Are Network and Application Performance Related?
Where to focus during Early Development for Network Performance Optimization
Author by Madhu Tanikella
Performance of any enterprise software system depends on multiple layers such as Hardware, OS, Software (Web, App, DB and Middleware), Application (Code and Configuration) and Network. It is essential to focus on all these layers proactively right from Requirements to production-rollout phase, to make an IT system high performing and scalable. Specifically, to ensure that a given IT system is performance-optimized with respect to the Network Layer, proactive focus on Application Design, Architecture, UI Requirements and Infrastructure Planning by Architects/QA Teams/Managers is definitely required.

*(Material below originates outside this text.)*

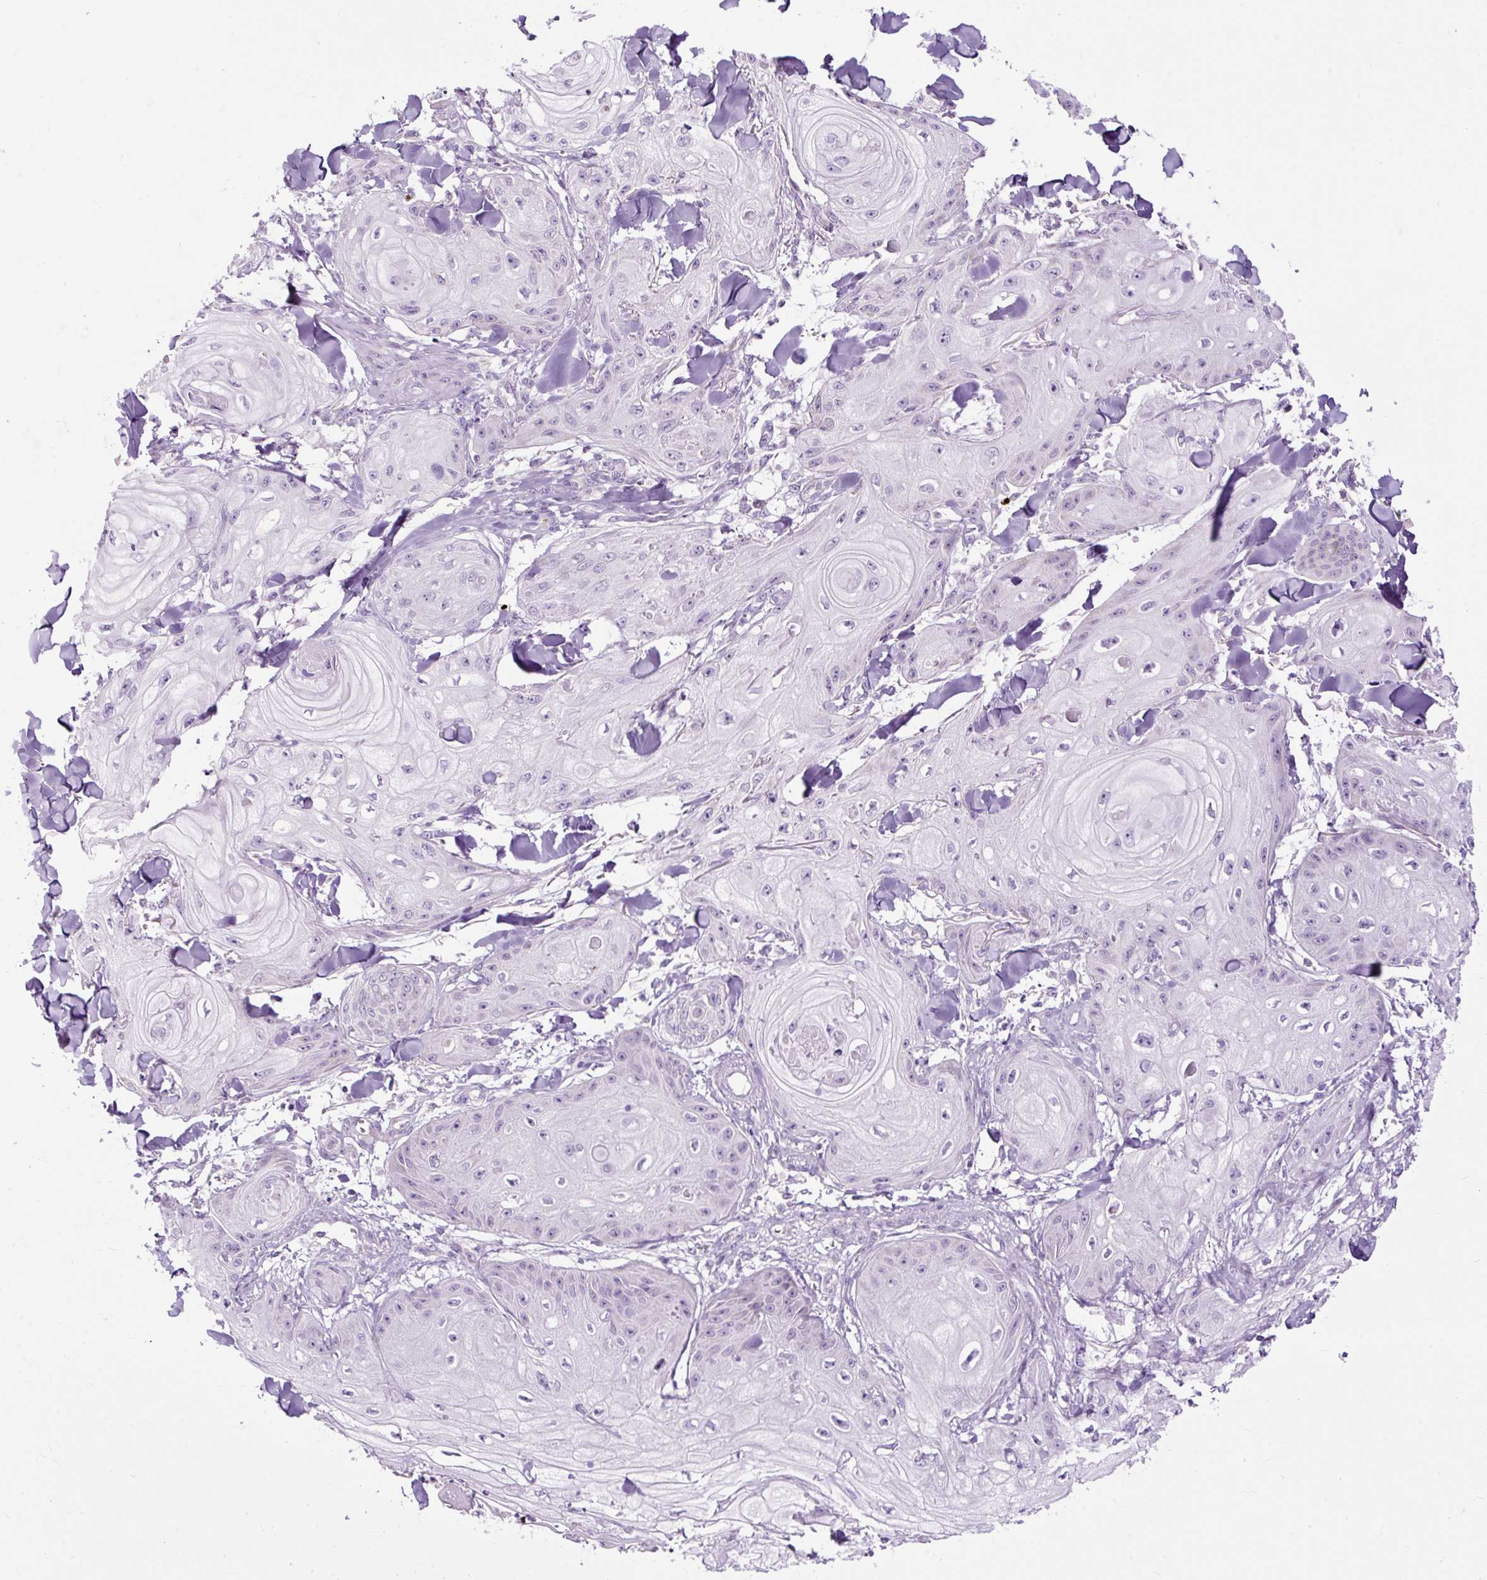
{"staining": {"intensity": "negative", "quantity": "none", "location": "none"}, "tissue": "skin cancer", "cell_type": "Tumor cells", "image_type": "cancer", "snomed": [{"axis": "morphology", "description": "Squamous cell carcinoma, NOS"}, {"axis": "topography", "description": "Skin"}], "caption": "Skin cancer (squamous cell carcinoma) stained for a protein using immunohistochemistry displays no staining tumor cells.", "gene": "FMC1", "patient": {"sex": "male", "age": 74}}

In this article, I would like to share few insights about the Network Layer, its characteristics and what needs to be proactively thought out during the Requirements and Design phases (where Application Performance Strategy and Planning activities take place). By doing this, you can minimize any surprises with respect to application performance issues that appear to arise from the Network Layer in Production environments.
‘Network Bandwidth’ is one of the common terms in Networking and is defined as amount of data that passes through a network connection over time as measured in bits per second (bps). Each network is rated with certain capacity which represents the Maximum Throughput that can be supported by that network link. Based on the capacity, different network types such as Dial-up, Cellular, DSL and Broadband exist. However, due to many physical limitations, the actual throughput of a network link, in general, is ~20% less than the rated capacity and it can vary.
Another important characteristic of Network is ‘Network Latency’ which typically represents the Elapsed Time to transmit a specific amount of data from one end to the other end of a network link.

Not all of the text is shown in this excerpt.